During May, and while preparations were being made for the third great bombardment of the ill-fated city, summer broke beautifully, and the weather, chequered occasionally by fitful intervals of cold and rain, made us all cheerful. You would scarcely have believed that the happy, good-humoured, and jocular visitors to the British Hotel were the same men who had a few weeks before ridden gloomily through the muddy road to its door. It was a period of relaxation, and they all enjoyed it. Amusement was the order of the day. Races, dog-hunts, cricket-matches, and dinner-parties were eagerly indulged in, and in all I could be of use to provide the good cheer which was so essential a part of these entertainments; and when the warm weather came in all its intensity, and I took to manufacturing cooling beverages for my friends and customers, my store was always full. To please all was somewhat difficult, and occasionally some of them were scarcely so polite as they should have been to a perplexed hostess, who could scarcely be expected to remember that Lieutenant A. had bespoken his sangaree an instant before Captain B. and his friends had ordered their claret cup.
In anticipation of the hot weather, I had laid in a large stock of raspberry vinegar, which, properly managed, helps to make a pleasant drink; and there was a great demand for sangaree, claret, and cider cups, the cups being battered pewter pots. Would you like, reader, to know my recipe for the favourite claret cup? It is simple enough. Claret, water, lemon-peel, sugar, nutmeg, and—ice—yes, ice, but not often and not for long, for the eager officers soon made an end of it. Sometimes there were dinner-parties at Spring Hill, but of these more hereafter. At one of the earliest, when the Times correspondent was to be present, I rode down to Kadikoi, bought some calico and cut it up into table napkins. They all laughed very heartily, and thought perhaps of a few weeks previously, when every available piece of linen in the camp would have been snapped up for pocket-handkerchiefs.
But the reader must not forget that all this time, although there might be only a few short and sullen roars of the great guns by day, few nights passed without some fighting in the trenches; and very often the news of the morning would be that one or other of those I knew had fallen. These tidings often saddened me, and when I awoke in the night and heard the thunder of the guns fiercer than usual, I have quite dreaded the dawn which might usher in bad news.
The deaths in the trenches touched me deeply, perhaps for this reason. It was very usual, when a young officer was ordered into the trenches, for him to ride down to Spring Hill to dine, or obtain something more than his ordinary fare to brighten his weary hours in those fearful ditches. They seldom failed on these occasions to shake me by the hand at parting, and sometimes would say, “You see, Mrs. Seacole, I can’t say goodbye to the dear ones at home, so I’ll bid you goodbye for them. Perhaps you’ll see them some day, and if the Russians should knock me over, mother, just tell them I thought of them all—will you?” And although all this might be said in a lighthearted manner, it was rather solemn. I felt it to be so, for I never failed (although who was I, that I should preach?) to say something about God’s providence and relying upon it; and they were very good. No army of parsons could be much better than my sons. They would listen very gravely, and shake me by the hand again, while I felt that there was nothing in the world I would not do for them. Then very often the men would say, “I’m going in with my master tonight, Mrs. Seacole; come and look after him, if he’s hit;” and so often as this happened I would pass the night restlessly, awaiting with anxiety the morning, and yet dreading to hear the news it held in store for me. I used to think it was like having a large family of children ill with fever, and dreading to hear which one had passed away in the night.

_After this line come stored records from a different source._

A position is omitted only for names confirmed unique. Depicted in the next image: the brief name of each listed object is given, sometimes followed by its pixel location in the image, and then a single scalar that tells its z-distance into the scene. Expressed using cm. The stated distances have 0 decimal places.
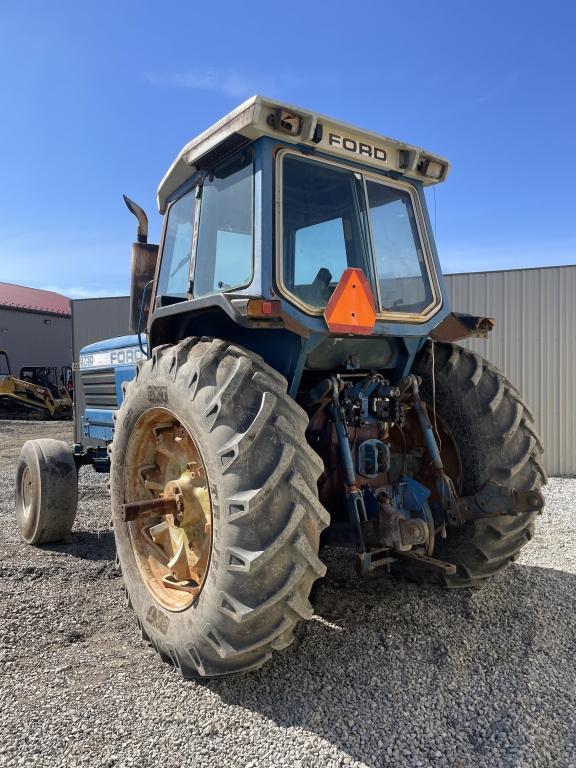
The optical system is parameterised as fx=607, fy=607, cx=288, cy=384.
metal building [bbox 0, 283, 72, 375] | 2911
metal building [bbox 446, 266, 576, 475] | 894
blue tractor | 237
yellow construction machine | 2042
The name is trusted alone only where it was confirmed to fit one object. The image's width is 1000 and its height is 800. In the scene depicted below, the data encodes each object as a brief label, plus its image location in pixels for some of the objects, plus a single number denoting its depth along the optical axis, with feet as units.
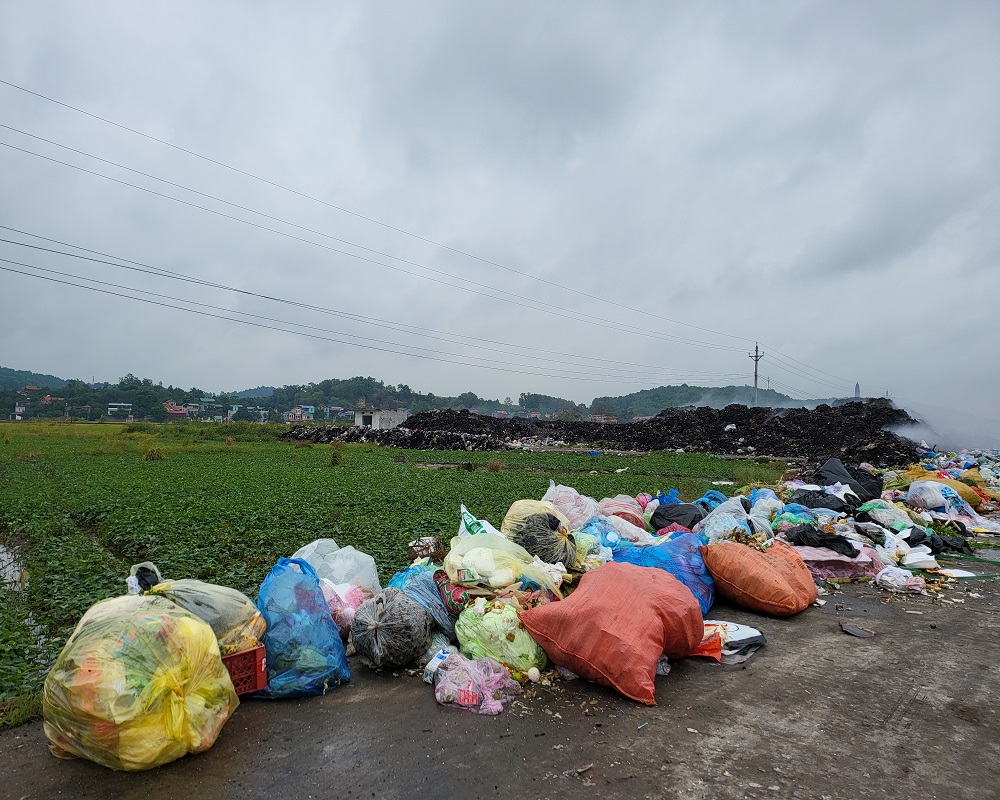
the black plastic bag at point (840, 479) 30.30
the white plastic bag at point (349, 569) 15.14
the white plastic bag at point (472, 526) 17.80
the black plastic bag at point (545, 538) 17.30
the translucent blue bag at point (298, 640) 11.19
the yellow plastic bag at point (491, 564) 14.12
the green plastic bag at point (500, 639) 12.12
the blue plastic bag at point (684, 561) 16.25
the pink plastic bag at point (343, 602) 13.61
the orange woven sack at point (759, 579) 15.99
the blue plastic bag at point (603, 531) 19.54
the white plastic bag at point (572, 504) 22.34
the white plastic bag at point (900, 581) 18.39
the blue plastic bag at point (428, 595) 13.50
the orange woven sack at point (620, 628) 11.01
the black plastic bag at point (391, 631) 12.36
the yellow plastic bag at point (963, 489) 31.58
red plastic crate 10.41
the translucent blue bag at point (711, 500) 27.07
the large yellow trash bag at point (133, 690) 8.20
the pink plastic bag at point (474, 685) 10.98
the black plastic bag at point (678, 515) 24.06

And as often as the bad news came, I thought it my duty to ride up to the hut of the sufferer and do my woman’s work. But I felt it deeply. How could it be otherwise? There was one poor boy in the Artillery, with blue eyes and light golden hair, whom I nursed through a long and weary sickness, borne with all a man’s spirit, and whom I grew to love like a fond old-fashioned mother. I thought if ever angels watched over any life, they would shelter his; but one day, but a short time after he had left his sickbed, he was struck down on his battery, working like a young hero. It was a long time before I could banish from my mind the thought of him as I saw him last, the yellow hair, stiff and stained with his lifeblood, and the blue eyes closed in the sleep of death. Of course, I saw him buried, as I did poor H⸺ V⸺, my old Jamaica friend, whose kind face was so familiar to me of old. Another good friend I mourned bitterly—Captain B⸺, of the Coldstreams—a great cricketer. He had been with me on the previous evening, had seemed dull, but had supped at my store, and on the following morning a brother officer told me he was shot dead while setting his pickets, which made me ill and unfit for work for the whole day. Mind you, a day was a long time to give to sorrow in the Crimea.
I could give many other similar instances, but why should I sadden myself or my readers?